[РАБОТА С ТЕКСТОМ]:
- A) Ответьте по тексту о Вячеславе Недошивине на три вопроса:
(i) Кто беседовал с Недошивиным?
(ii) В каком журнале опубликовано интервью?
(iii) Каким отделом газеты руководил Недошивин?
- B) Верните точный фрагмент текста о Вячеславе Недошивине от слов «Когда-то мы работали» до слов «от публицистического слова.» включительно.
- C) Продолжите текст о Вячеславе Недошивине с того места, где он заканчивается.

[ИСХОДНЫЙ ТЕКСТ]:

* * * * * * *

Беседовала Надежда Ажгихина
Интервью опубликовано в журнале «Журналист»
Когда-то мы работали в одной газете. Точнее, я была стажером, а Вячеслав Михайлович — редактором самого свободного, наверное, в те «застойные» годы отдела — морали и права. Сегодня писатель и сценарист Недошивин — автор ставшей культовой книги «Джордж Оруэлл. Неприступная душа», переводчик его текстов. Его книги «Прогулки по Серебряному веку. Очень личные истории из жизни петербургских зданий», «Адреса любви. Дома и домочадцы русской литературы», документальные телеэпопеи («Безымянные дома. Неизвестные страницы Серебряного века» и «Безымянные дома. Москва Серебряного века») — классика современного просветительства, доказывающая в очередной раз, что отечественная традиция неотделима от публицистического слова.

* * * * * * *

[ПРЕДОСТАВЛЕННЫЕ ДАННЫЕ]:
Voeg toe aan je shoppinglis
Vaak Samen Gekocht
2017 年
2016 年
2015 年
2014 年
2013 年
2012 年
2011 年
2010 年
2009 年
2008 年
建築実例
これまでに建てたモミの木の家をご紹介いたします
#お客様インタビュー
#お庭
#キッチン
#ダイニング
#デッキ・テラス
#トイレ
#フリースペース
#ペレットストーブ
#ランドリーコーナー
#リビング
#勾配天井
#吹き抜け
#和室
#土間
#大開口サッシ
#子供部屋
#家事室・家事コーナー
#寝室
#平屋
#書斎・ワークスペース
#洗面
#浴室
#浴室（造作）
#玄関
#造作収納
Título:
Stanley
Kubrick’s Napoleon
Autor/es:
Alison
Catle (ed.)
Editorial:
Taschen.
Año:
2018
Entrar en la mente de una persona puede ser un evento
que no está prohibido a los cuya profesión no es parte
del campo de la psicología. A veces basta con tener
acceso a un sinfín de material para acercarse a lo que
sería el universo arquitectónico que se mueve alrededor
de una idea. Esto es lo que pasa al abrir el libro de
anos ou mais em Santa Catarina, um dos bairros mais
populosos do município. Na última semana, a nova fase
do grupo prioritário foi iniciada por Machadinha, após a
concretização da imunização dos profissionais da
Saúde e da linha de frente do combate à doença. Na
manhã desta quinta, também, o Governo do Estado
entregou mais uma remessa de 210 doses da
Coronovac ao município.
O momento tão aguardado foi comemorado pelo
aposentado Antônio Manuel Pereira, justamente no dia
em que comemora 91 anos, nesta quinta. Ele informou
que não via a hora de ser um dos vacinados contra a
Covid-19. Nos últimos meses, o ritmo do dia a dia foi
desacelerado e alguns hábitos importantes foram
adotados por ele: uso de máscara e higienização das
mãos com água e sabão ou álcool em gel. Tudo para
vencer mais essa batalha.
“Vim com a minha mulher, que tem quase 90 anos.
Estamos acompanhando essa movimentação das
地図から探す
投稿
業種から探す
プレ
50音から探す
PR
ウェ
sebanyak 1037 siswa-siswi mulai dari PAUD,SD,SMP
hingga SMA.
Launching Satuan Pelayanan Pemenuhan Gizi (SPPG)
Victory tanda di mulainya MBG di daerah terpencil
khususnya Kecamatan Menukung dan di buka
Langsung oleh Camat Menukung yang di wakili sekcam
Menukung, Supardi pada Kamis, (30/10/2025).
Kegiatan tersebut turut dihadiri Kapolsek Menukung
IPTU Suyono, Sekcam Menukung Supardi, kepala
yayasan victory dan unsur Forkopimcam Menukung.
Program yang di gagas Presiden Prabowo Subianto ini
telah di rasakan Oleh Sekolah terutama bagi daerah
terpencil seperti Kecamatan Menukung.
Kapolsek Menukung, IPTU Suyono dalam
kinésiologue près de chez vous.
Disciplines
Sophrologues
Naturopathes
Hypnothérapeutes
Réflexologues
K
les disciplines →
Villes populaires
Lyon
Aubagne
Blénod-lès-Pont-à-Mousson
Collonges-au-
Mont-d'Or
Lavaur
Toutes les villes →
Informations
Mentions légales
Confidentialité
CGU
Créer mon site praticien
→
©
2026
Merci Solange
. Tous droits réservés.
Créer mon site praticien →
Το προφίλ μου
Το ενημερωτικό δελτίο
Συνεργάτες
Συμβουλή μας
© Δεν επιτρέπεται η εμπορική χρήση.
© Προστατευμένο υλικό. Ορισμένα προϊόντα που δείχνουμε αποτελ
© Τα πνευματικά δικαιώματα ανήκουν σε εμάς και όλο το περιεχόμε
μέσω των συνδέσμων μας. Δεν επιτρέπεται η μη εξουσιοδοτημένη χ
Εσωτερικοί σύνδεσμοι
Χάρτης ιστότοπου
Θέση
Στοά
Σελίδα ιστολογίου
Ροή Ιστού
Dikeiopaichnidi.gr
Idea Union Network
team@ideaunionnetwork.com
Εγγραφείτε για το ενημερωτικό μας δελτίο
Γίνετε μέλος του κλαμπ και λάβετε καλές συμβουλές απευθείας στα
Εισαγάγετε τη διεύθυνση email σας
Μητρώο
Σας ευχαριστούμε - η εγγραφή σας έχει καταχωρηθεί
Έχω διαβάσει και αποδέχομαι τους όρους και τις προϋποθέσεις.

* * * * * * *

[ОТВЕТЫ НА ЗАДАНИЯ]:
- A)
(i) Надежда Ажгихина.
(ii) В журнале «Журналист».
(iii) Отделом морали и права.

- B)
Когда-то мы работали в одной газете. Точнее, я была стажером, а Вячеслав Михайлович — редактором самого свободного, наверное, в те «застойные» годы отдела — морали и права. Сегодня писатель и сценарист Недошивин — автор ставшей культовой книги «Джордж Оруэлл. Неприступная душа», переводчик его текстов. Его книги «Прогулки по Серебряному веку. Очень личные истории из жизни петербургских зданий», «Адреса любви. Дома и домочадцы русской литературы», документальные телеэпопеи («Безымянные дома. Неизвестные страницы Серебряного века» и «Безымянные дома. Москва Серебряного века») — классика современного просветительства, доказывающая в очередной раз, что отечественная традиция неотделима от публицистического слова.

- C)
— Твоя журналистская карьера складывалась блестяще — ленинградская «Смена», «Комсомолка» в лучший свой период… Что побудило резко сменить вектор, казалось бы, логичный и успешный, пойти в литературу? Как это произошло?
— Карьера, говоришь? Блестящая? Ну-ну… По мне — так цепь неудач.
Хотел быть военным — выгнали из Суворовского за поведение — призывал якобы к бунту. Сорванные «перед строем» погоны, вырванные «с мясом» лампасы. В шестнадцать — это трагедия! Пошел в Ленинграде учеником печатника — родители пенсионеры, две младшие сестры. Поступал на театроведа — провалил коллоквиум, не все ленинские статьи о Толстом вспомнил. В итоге — три года армии: новый крах…
Из «Смены» после заводской многотиражки тоже едва не вышибли, пока не нашел «свою» тему о подростках. Образование — заочная журналистика, то есть, считай, никакое. В 18 лет на шее ребенок, затянувшийся «школьный роман» (недавно с женой отметили 55 лет совместной жизни!) и… ноль перспектив. Такая вот «карьера»!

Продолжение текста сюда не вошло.